Белый — цвет траура в Сине. Альфонс решил выбрать его вновь под влиянием воспоминаний о Кимбли, несмотря на скептические замечания Мэй и Ланьфан. Ему довольно легко было убедить себя, что эти конкретные девушки ничего не понимают в мужской моде.
— Приветствую собравшихся, — сказал он и мысленно чертыхнулся: у него опять с языка соскочило старинное, очень формальное приветствие, которое уже никто не использует.

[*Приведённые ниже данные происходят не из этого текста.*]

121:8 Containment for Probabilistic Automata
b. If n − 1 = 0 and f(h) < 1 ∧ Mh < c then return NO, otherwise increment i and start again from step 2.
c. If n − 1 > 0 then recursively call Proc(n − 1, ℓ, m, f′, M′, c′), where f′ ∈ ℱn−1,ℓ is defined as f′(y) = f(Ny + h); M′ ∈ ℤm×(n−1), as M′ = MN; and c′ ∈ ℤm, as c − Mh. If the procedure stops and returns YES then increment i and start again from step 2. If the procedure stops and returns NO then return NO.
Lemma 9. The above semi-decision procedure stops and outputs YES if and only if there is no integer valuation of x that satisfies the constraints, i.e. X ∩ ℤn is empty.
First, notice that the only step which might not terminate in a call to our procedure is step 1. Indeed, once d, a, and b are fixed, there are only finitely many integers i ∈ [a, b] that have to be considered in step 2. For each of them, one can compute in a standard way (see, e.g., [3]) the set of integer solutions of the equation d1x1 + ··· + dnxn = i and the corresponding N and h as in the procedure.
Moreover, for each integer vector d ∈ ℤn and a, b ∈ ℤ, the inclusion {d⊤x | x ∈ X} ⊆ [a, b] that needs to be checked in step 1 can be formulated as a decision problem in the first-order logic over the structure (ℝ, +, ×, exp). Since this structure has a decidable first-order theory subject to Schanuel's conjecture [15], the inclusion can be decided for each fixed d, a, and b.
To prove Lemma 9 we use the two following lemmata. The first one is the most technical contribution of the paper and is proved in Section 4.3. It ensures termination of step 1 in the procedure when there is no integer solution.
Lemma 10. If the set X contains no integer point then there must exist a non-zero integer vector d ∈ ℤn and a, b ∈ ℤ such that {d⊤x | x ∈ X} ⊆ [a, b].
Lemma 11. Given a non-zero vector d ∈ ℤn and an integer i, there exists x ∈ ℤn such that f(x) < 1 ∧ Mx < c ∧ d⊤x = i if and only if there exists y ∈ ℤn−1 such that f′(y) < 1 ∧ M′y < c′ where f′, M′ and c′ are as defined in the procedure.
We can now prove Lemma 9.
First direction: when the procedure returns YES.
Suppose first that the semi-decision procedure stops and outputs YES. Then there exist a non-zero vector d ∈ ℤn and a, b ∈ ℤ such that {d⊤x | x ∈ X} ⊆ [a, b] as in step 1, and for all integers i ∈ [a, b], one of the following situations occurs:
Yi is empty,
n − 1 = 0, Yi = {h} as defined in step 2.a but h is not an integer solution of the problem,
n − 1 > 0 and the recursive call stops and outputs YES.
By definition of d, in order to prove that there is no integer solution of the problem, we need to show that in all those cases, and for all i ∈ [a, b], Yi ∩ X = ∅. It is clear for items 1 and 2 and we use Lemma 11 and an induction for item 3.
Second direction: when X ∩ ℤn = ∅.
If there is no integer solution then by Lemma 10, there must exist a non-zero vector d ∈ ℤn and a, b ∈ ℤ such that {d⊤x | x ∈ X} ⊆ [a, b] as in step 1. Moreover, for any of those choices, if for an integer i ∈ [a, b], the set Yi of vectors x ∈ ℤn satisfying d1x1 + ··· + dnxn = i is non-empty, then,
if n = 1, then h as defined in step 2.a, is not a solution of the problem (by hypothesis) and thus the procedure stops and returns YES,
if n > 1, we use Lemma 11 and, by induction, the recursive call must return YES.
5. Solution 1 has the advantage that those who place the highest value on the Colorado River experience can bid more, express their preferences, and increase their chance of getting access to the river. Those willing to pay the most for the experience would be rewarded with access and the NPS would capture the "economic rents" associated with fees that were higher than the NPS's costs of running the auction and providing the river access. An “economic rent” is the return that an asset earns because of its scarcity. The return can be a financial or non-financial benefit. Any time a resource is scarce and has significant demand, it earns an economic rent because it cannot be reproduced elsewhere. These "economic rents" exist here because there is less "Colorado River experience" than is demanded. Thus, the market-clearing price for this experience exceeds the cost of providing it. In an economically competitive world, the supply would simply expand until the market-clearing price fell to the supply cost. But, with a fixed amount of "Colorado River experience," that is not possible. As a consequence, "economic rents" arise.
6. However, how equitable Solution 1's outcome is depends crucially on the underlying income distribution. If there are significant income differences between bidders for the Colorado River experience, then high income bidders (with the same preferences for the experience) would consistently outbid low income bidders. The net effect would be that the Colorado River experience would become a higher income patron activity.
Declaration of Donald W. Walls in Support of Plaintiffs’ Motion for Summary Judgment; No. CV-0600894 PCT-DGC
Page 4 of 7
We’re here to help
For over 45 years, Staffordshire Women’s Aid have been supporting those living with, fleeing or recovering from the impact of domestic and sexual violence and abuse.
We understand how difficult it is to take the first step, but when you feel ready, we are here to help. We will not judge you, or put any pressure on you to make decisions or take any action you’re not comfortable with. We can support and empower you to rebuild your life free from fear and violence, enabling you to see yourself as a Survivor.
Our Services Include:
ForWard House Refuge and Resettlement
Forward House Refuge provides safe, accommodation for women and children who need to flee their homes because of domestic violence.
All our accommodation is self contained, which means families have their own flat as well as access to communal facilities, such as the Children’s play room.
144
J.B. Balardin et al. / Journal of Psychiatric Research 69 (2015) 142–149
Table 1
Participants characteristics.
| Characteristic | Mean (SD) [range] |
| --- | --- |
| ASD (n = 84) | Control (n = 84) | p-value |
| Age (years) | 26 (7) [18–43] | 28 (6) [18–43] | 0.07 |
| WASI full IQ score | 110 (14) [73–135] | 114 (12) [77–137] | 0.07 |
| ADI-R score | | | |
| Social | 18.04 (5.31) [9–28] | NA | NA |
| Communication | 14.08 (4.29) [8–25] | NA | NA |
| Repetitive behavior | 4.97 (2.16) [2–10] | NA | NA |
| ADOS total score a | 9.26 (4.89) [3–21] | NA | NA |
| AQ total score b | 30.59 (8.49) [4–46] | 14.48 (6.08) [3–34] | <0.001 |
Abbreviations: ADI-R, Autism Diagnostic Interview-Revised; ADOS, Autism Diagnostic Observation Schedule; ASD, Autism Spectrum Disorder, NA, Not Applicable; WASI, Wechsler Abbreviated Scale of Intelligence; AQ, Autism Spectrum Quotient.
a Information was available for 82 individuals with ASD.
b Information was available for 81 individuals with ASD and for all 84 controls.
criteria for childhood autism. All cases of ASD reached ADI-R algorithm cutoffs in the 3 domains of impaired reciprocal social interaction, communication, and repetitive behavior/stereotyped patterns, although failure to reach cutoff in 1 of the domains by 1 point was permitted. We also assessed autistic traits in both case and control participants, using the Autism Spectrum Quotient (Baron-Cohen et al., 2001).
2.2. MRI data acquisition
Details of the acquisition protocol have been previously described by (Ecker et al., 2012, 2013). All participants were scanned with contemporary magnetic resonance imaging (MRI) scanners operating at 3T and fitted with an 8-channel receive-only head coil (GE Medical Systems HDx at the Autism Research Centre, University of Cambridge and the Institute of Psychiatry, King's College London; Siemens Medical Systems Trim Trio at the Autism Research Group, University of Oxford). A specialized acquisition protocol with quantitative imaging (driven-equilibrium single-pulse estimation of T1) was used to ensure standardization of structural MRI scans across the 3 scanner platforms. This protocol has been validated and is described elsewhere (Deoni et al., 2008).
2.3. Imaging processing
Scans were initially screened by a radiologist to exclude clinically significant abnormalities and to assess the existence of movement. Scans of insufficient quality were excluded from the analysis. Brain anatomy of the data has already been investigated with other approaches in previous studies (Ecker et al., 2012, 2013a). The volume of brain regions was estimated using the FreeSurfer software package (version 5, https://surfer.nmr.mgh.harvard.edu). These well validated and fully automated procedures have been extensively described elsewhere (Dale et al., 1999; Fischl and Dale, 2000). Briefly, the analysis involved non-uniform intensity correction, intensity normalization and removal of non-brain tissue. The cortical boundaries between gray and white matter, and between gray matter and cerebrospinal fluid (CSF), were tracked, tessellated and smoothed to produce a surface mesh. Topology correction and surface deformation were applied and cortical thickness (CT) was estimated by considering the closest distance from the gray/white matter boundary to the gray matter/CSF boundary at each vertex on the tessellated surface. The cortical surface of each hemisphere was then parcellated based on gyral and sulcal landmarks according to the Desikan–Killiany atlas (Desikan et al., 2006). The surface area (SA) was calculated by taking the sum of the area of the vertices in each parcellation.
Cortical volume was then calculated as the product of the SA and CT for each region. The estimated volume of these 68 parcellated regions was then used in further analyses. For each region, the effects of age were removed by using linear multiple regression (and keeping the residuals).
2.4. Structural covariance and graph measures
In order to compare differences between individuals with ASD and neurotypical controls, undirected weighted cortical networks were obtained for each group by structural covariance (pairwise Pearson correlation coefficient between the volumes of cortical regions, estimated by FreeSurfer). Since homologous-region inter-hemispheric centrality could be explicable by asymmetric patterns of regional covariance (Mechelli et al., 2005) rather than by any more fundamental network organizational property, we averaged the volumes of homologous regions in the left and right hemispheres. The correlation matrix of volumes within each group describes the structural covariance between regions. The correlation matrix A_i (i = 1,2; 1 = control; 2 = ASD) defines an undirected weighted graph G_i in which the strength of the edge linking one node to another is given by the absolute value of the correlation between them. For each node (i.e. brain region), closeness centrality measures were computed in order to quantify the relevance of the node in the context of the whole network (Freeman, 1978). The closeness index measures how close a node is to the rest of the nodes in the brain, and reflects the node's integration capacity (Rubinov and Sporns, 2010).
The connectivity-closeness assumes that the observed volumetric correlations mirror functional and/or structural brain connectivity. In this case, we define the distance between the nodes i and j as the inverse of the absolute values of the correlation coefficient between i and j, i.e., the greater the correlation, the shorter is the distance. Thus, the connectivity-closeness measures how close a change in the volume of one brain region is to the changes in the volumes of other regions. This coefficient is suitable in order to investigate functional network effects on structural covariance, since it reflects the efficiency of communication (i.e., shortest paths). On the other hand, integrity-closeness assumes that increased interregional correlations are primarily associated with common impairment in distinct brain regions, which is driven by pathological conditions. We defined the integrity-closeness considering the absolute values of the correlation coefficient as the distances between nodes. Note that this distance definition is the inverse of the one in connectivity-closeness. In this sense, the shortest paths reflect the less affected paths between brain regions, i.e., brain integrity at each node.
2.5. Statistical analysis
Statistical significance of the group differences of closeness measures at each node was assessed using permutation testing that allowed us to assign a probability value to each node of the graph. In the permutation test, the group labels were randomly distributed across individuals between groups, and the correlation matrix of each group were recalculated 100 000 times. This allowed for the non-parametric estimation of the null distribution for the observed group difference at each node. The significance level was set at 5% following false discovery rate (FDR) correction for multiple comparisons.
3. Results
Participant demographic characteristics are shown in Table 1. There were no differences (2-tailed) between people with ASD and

Ладно, не обращаем внимания и действуем, как будто так и надо.
Он обернулся к двери.
— По-моему, здесь чего-то не хватает, — проговорил Альфонс. — Что-то я поторопился.
— Как насчет символа инь-янь? — предложил Лин. — Вон под теми двумя змеями.
— Да? — Альфонс с сомнением посмотрел на упомянутых змей. — По-моему, тогда получится похабщина… Но слово императора — закон.
Альфонс хлопнул в ладоши и приложил их к своим импровизированным вратам. Круг, разделенный волнистой линией, возник ровно на том месте, где и должен был. У черной рыбы белый глаз, у белой рыбы черный глаз. Самый древний из известных алхимических символов.
— Вот так лучше, — довольно заметил Лин. — А теперь, господин Эллек, поясните вот что… Эти господа, услышав о том, что вы любезно согласились возглавить подчиненных мне алхимиков, сомневаются, переходить ли им под ваше начало. Как вы считаете, им стоит?
— Вы хотите знать, почему вы должны подчиниться мне? — Альфонс медленно обвел взглядом собравшихся. Он старался говорить холодным голосом; теперь ему даже не понадобилось сжимать в кармане заветную железку, достаточно было представить лицо Мэй, когда он подобрал ее во дворе Дома Тысячи змей. — Потому что Лин Яо, которого вы зовете своим императором в надежде, что он поделится с вами секретом бессмертия, принес сюда только половину этого секрета.
Альфонс перевел дыхание. Ему нельзя было ошибиться. Нельзя было сказать лишнее или не сказать нужного.
— Мой отец родился в Ксерксе, — произнес Альфонс, повысив голос, — когда эта страна была велика и славна. Вы знали его, как мудреца с запада.
Это он основал Союз Цилиня.
Ответом была тишина. Только кто-то из присутствующих испустил прерывистый вздох.
— Он прожил четыреста лет, пока не погиб два года назад по нелепой случайности. Я не намерен повторить его ошибок и собираюсь прожить гораздо дольше.
Задавайте вопросы.
Два иерарха Союза переглянулись. Один из них — Альфонс помнил, что его звали Тенвей — погладил бритый подбородок и спросил:
— Сколько вам лет, юноша?
— Тридцать семь.
— Непохоже.
— Можете навести справки, — Альфонс пожал плечами. — Придется запрашивать архивы Аместрис, но я уверен, что вы справитесь.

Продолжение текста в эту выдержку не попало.